=== Metin Bölümü ===

Kroluk yani kırsallık kültürü o kadar yayıldı ki, siyaset kültürünün yerine oturdu ve artık kroluk kültürü siyaset kültürü olarak kafalarda kaldı. Bu durum şuna benziyor, gecekondular o kadar sarar ki şehri, o gecekondu mahallelerini şehir zannedersiniz. Gecekondu mahallesinin sakinlerinin yol,su,elektrik,telefon, sağlık ocağı, kütüphane,okul vs çağdaş şehir hizmetlerinden faydalanmak isteyip de, şehir yaşamının yerine getirilmesi zorunlu sorumluluklardan kaçmaları gibi krosiyaset kültürü ürünü siyasetçilerin de makamlardan faydalanıp sorumluluktan kaçmalarını belirtmeliyim.
Krosiyaset yani kültürsüz kırsallık kültürüne bazıları KASABA SİYASETÇİSİ tabiriyle açıklayanlarda oldu. Kırsal kesim neden kültürsüzdür sorusu da akıllara takılabilir. Kırsal demek kır yani çorak verimsiz topraklar demektir. Aslında bu bir benzetmedir. Kültürlü insan verimli sulak tarlalara ve dalları meyvelerle dolu bahçelere benzer. Kültürlü insanların geçmişteki adı BİLGE dir. Bilgi kişilerin en belirgin özellikleri ise sorun çözen ve sorun yaratmayan kişilikler olmalarıdır. Ama gel gör ki, krosiyaset elemanları bırakın sorun çözmeyi daha sorunlara sorun ekliyorlar. Çünkü kültürsüzler, krolar, kırsallar, çoraklar, verimsizlerdir.

=== İşlenecek Kayıtlar ===

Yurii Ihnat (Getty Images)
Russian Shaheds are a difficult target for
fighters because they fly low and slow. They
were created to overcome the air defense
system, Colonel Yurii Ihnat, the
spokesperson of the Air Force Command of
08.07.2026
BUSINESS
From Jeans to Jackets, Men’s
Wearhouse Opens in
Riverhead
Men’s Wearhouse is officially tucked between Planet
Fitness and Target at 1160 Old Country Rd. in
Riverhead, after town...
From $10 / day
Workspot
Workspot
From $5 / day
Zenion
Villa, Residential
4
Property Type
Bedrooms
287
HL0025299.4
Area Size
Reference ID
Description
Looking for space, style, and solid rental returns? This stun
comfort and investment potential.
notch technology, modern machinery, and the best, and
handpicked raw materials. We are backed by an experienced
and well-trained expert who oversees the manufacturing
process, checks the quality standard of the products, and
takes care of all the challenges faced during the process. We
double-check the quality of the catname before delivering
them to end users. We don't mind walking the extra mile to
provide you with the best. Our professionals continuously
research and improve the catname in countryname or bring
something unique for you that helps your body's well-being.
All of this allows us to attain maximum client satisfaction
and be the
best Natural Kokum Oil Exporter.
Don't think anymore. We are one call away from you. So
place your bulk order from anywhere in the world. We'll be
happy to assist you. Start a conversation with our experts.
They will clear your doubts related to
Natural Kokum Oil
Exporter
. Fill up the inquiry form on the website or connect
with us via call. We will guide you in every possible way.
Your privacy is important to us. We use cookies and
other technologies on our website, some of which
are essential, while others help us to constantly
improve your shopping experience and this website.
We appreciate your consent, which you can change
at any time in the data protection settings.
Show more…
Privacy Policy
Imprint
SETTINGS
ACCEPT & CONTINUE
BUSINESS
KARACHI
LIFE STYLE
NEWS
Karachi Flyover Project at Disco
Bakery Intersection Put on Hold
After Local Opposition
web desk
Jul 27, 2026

===

### Yanıtlanacak Sorular
[1] Kayıtların ilk satırından başlayıp "improve your shopping" ifadesinin geçtiği satıra kadar (bu satır da dahil) olan kısmı yeniden yazın; "Riverhead" yerine "Hauppauge" koyun ve başka hiçbir şeyi değiştirmeyin.
[2] Krosiyaset ve kırsallık kültürü üzerine olan yazıyı son cümlesinden sonra devam ettirin.

### Görevlere Göre Yanıtlar
[1]
Yurii Ihnat (Getty Images)
Russian Shaheds are a difficult target for
fighters because they fly low and slow. They
were created to overcome the air defense
system, Colonel Yurii Ihnat, the
spokesperson of the Air Force Command of
08.07.2026
BUSINESS
From Jeans to Jackets, Men’s
Wearhouse Opens in
Hauppauge
Men’s Wearhouse is officially tucked between Planet
Fitness and Target at 1160 Old Country Rd. in
Hauppauge, after town...
From $10 / day
Workspot
Workspot
From $5 / day
Zenion
Villa, Residential
4
Property Type
Bedrooms
287
HL0025299.4
Area Size
Reference ID
Description
Looking for space, style, and solid rental returns? This stun
comfort and investment potential.
notch technology, modern machinery, and the best, and
handpicked raw materials. We are backed by an experienced
and well-trained expert who oversees the manufacturing
process, checks the quality standard of the products, and
takes care of all the challenges faced during the process. We
double-check the quality of the catname before delivering
them to end users. We don't mind walking the extra mile to
provide you with the best. Our professionals continuously
research and improve the catname in countryname or bring
something unique for you that helps your body's well-being.
All of this allows us to attain maximum client satisfaction
and be the
best Natural Kokum Oil Exporter.
Don't think anymore. We are one call away from you. So
place your bulk order from anywhere in the world. We'll be
happy to assist you. Start a conversation with our experts.
They will clear your doubts related to
Natural Kokum Oil
Exporter
. Fill up the inquiry form on the website or connect
with us via call. We will guide you in every possible way.
Your privacy is important to us. We use cookies and
other technologies on our website, some of which
are essential, while others help us to constantly
improve your shopping experience and this website.

[2]
Siyaset nasıl uygulanır bizde, parti liderinin seçtiği adamlar seçimlerde halkça onaylanır. Buna da halk seçti denir. Bu yanlıştır. Halk vekilini seçmemiştir. Parti liderinin seçimini onaylamıştır. Peki diyeceksiniz ki, parti liderini kim seçiyor ? Halk seçmediğine göre onlar da karanlık dehlizlerde karanlık odaklarca seçiliyor demektir.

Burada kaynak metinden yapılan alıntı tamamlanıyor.